A palavra “consolação” encerra dois sentidos: num, quer dizer fortalecimento; noutro, significa alegria, suavidade, unção do Divino Espírito Santo na alma. E nos dois sentidos o Sagrado Coração de Jesus é fonte de toda consolação.

Sabemos o quanto Ele enche de júbilo e de satisfação espiritual as almas que Lhe são devotas, os corações que se abrem para a sua bondade infinita.

Mas importa compreendermos, também, que a nossa força vem d’Ele.
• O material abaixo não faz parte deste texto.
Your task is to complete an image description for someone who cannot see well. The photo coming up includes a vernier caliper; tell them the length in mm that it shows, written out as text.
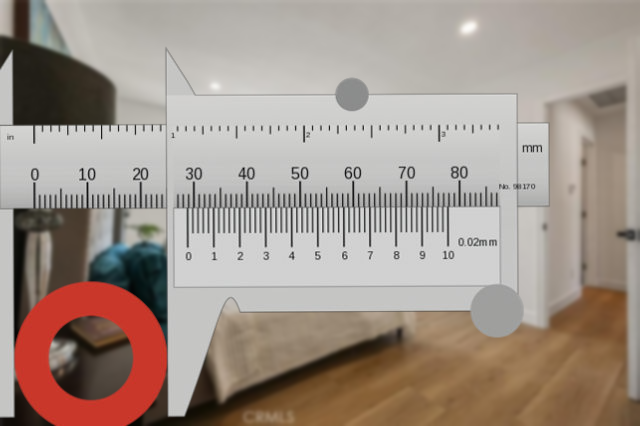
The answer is 28.8 mm
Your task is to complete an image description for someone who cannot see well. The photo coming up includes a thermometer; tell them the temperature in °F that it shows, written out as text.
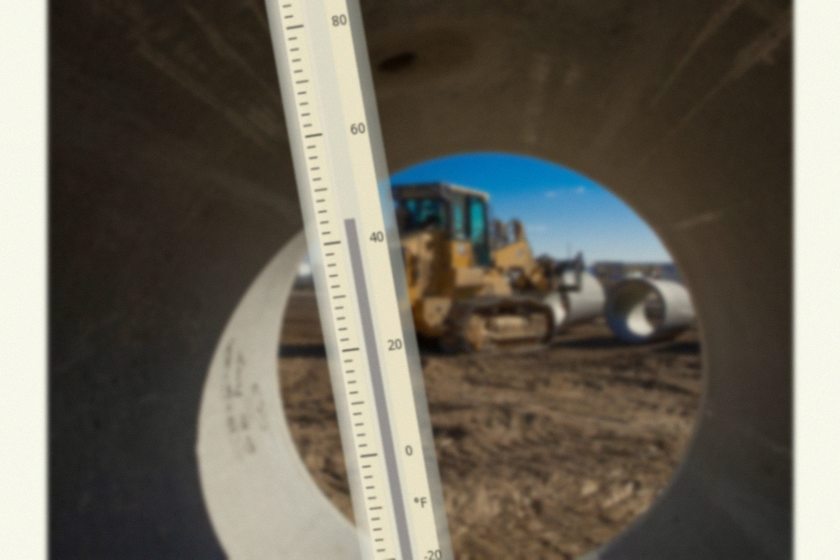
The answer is 44 °F
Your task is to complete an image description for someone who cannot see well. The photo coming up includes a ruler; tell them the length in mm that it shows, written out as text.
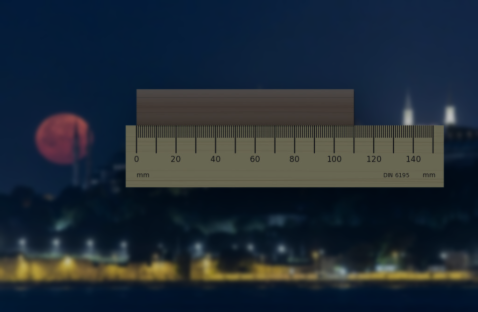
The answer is 110 mm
E quando nos sentimos fracos, tíbios, desorientados, sobretudo quando estamos sem coragem diante de algum grande ato de generosidade, não devemos fazer olimpismo e praticá-lo, imaginando que por nosso próprio mérito o conseguiremos. Não. O Coração de Jesus é a fonte de toda a força. Por meio do Coração Imaculado de Maria, canal único e necessário para nos aproximarmos do Coração de Jesus, temos de nos dirigir a Ele e implorar as forças de que carecemos.

E seguramente não seremos frustrados em nosso pedido. Em determinado momento sentiremos a força de que precisamos, inclusive e acima de tudo, para realizarmos as coisas mais árduas e difíceis com relação à nossa vida espiritual.

Aqui ficam, portanto, algumas considerações que nos podem ser úteis em nossa piedade. Por exemplo, quando comungarmos, procuremos nos lembrar dessas invocações, pensando que recebemos na alma, por presença real, física, verdadeira e viva, esse Coração no qual adoramos todas as perfeições expressas na sua Ladainha.